KABUL, Afghanistan – Afghan civil activist Hadi Sadiqi had long been using social media to share news, commentary and his own musings on politics when he got into a heated exchange with another member of his Facebook forum.
Sadiqi and Maleka Yawari took their argument offline, and soon their exchanges grew more personal, with articles and opinion pieces giving way to photographs, love letters -- and eventually wedding vows.
"Turns out we're both from the same district in Ghazni province, but we'd never met or even heard of each other," Sadiqi said.
That's not unusual in Afghanistan, a deeply conservative country where women are still largely confined to the home and arranged marriages are the norm. Fifteen years after the overthrow of the Taliban, women are still killed by relatives over alleged sexual indiscretions — in what are known as "honor killings" — and unmarried lovers can be stoned to death by their neighbors.
But social media is allowing more and more young people to safely meet outside society's strict confines.
Sadiqi says the families were surprised by the secret romance — conducted on Facebook as he was living in Kabul and Yawari was completing an economics degree in neighboring Kazakhstan. "But they agreed immediately, and a year ago we got married," he said.
The trend is mainly limited to the urban middle class. Only 10 to 20 percent of Afghans have access to the Internet, according to Roshan, the country's top telecom provider. But Afghanistan is currently rolling out a 3G network, and as smartphones become more affordable, Internet access is projected to rise, including in remote areas of the mostly rural country.

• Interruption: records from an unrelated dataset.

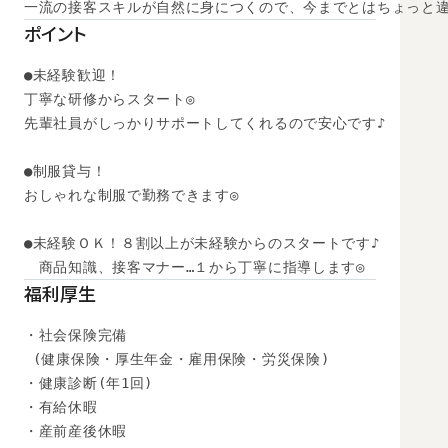
一流の接客スキルが自然に身につくので、今までとはちょっと
ポイント
●未経験歓迎！

丁寧な研修からスタート◎

先輩社員がしっかりサポートしてくれるので安心です♪

●制服貸与！

おしゃれな制服で勤務できます◎

●未経験ＯＫ！８割以上が未経験からのスタートです♪ 

　商品知識、接客マナー…１から丁寧に指導します◎
福利厚生
・社会保険完備

 (健康保険・厚生年金・雇用保険・労災保険) 

・健康診断(年1回) 

・有給休暇

・産前産後休暇
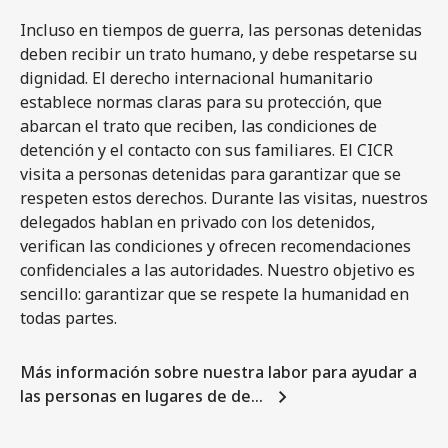
Incluso en tiempos de guerra, las personas detenidas
deben recibir un trato humano, y debe respetarse su
dignidad. El derecho internacional humanitario
establece normas claras para su protección, que
abarcan el trato que reciben, las condiciones de
detención y el contacto con sus familiares. El CICR
visita a personas detenidas para garantizar que se
respeten estos derechos. Durante las visitas, nuestros
delegados hablan en privado con los detenidos,
verifican las condiciones y ofrecen recomendaciones
confidenciales a las autoridades. Nuestro objetivo es
sencillo: garantizar que se respete la humanidad en
todas partes.
Más información sobre nuestra labor para ayudar a
las personas en lugares de de…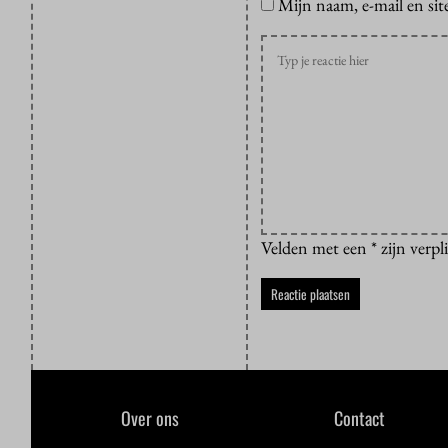
Mijn naam, e-mail en sit
Velden met een * zijn verpl
Over ons
Contact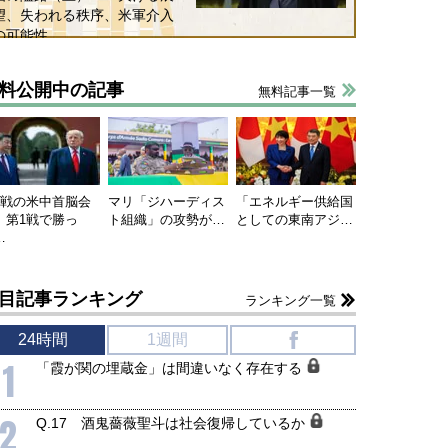
望、失われる秩序、米軍介入
の可能性
料公開中の記事
無料記事一覧
連戦の米中首脳会
マリ「ジハーディス
「エネルギー供給国
、第1戦で勝っ
ト組織」の攻勢が…
としての東南アジ…
…
目記事ランキング
ランキング一覧
24時間
1週間
f
1
「霞が関の埋蔵金」は間違いなく存在する
2
Q.17 酒鬼薔薇聖斗は社会復帰しているか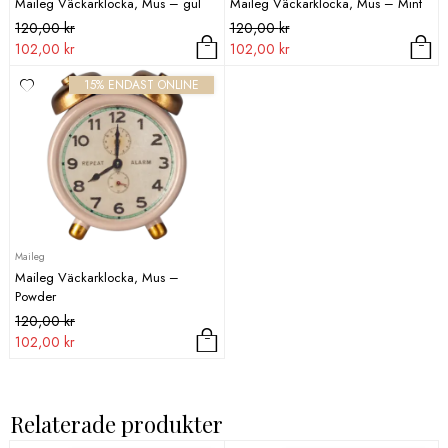
Maileg Väckarklocka, Mus – gul
Maileg Väckarklocka, Mus – Mint
Det
Det
Det
Det
120,00
kr
120,00
kr
ursprungliga
nuvarande
ursprungliga
nuvarande
102,00
kr
102,00
kr
priset
priset
priset
priset
15% ENDAST ONLINE
var:
är:
var:
är:
120,00 kr.
102,00 kr.
120,00 kr.
102,00 kr.
Maileg
Maileg Väckarklocka, Mus –
Powder
Det
Det
120,00
kr
ursprungliga
nuvarande
102,00
kr
priset
priset
var:
är:
120,00 kr.
102,00 kr.
Relaterade produkter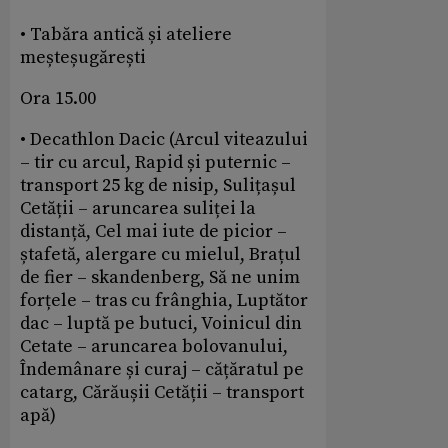
• Tabăra antică și ateliere
meșteșugărești
Ora 15.00
• Decathlon Dacic (Arcul viteazului
– tir cu arcul, Rapid și puternic –
transport 25 kg de nisip, Sulițașul
Cetății – aruncarea suliței la
distanță, Cel mai iute de picior –
ștafetă, alergare cu mielul, Brațul
de fier – skandenberg, Să ne unim
forțele – tras cu frânghia, Luptător
dac – luptă pe butuci, Voinicul din
Cetate – aruncarea bolovanului,
Îndemânare și curaj – cățăratul pe
catarg, Cărăușii Cetății – transport
apă)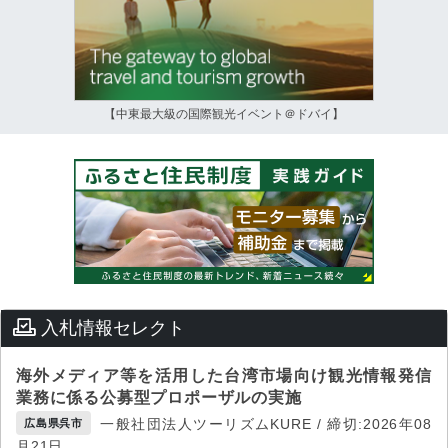
【中東最大級の国際観光イベント＠ドバイ】
入札情報セレクト
海外メディア等を活用した台湾市場向け観光情報発信
業務に係る公募型プロポーザルの実施
一般社団法人ツーリズムKURE / 締切:2026年08
広島県呉市
月21日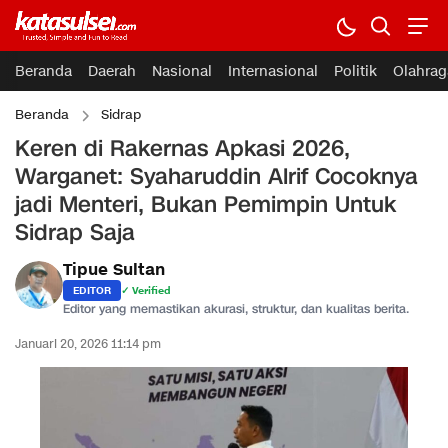
Beranda
Daerah
Nasional
Internasional
Politik
Olahrag
Beranda
Sidrap
Keren di Rakernas Apkasi 2026,
Warganet: Syaharuddin Alrif Cocoknya
jadi Menteri, Bukan Pemimpin Untuk
Sidrap Saja
Tipue Sultan
EDITOR
✓ Verified
Editor yang memastikan akurasi, struktur, dan kualitas berita.
Januari 20, 2026 11:14 pm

Although coverage is limited, there are no official restrictions on the Internet in Afghanistan, making it an outlier in a region where governments closely monitor and restrict access. Neighboring Pakistan recently lifted a three-year ban on YouTube after Google created a special version for the country. Beijing's draconian "great firewall of China" has been in place for more than a decade, and Iran blocks Facebook, Twitter and YouTube.
Facebook is widely used in Afghanistan, while WhatsApp, Viber, Skype and Instagram are also popular.
Kabul-based media consultant Ben Bruges said Afghanistan has seen a "big generational change," with youth using technology their parents don't understand to "escape the traditional conservative confines."
"It might be possible for more young people to talk to each other online than would be possible in their daily lives, given the restrictions on the genders talking to each other in Afghanistan," he said.
Maqsood Akbari, a doctor from the northern city of Mazar-i-Sharif, agrees. He courted his wife secretly on social media after meeting her in a library in 2008.
"Finding a suitable marriage partner in this conservative society is a real challenge," he said. "The Internet provides a level of safety and security, protecting a couple's social dignity and providing a precious way for young people to meet each other."
Associated Press writer Humayoon Babur contributed to this report.